→ What the exercise asks
Return each line of the listing that contains the string "graph".
Content starts
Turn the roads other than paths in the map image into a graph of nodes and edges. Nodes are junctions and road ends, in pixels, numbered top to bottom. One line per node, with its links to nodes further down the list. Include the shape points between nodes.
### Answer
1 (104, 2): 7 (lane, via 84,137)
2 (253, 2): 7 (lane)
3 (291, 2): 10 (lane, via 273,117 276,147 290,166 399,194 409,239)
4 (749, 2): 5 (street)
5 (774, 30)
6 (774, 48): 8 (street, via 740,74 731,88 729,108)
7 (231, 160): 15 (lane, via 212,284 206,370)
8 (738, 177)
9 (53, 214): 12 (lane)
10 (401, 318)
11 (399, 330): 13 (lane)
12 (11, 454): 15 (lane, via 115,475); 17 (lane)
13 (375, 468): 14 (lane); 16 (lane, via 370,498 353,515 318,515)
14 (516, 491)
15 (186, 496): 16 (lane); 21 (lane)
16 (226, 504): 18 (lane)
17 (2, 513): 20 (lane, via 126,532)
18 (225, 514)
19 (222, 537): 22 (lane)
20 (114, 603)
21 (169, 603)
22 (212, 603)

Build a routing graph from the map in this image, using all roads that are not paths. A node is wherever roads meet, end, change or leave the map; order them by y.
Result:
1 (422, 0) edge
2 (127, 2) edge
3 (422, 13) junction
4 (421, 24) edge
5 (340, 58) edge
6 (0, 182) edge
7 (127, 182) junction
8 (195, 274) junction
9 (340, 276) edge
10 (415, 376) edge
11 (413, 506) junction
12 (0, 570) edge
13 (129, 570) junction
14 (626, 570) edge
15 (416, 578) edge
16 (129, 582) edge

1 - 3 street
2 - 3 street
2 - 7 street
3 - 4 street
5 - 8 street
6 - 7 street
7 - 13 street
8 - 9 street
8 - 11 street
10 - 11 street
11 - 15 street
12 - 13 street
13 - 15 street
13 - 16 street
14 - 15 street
Content ends
→ Response area
Turn the roads other than paths in the map image into a graph of nodes and edges. Nodes are junctions and road ends, in pixels, numbered top to bottom. One line per node, with its links to nodes further down the list. Include the shape points between nodes.
Build a routing graph from the map in this image, using all roads that are not paths. A node is wherever roads meet, end, change or leave the map; order them by y.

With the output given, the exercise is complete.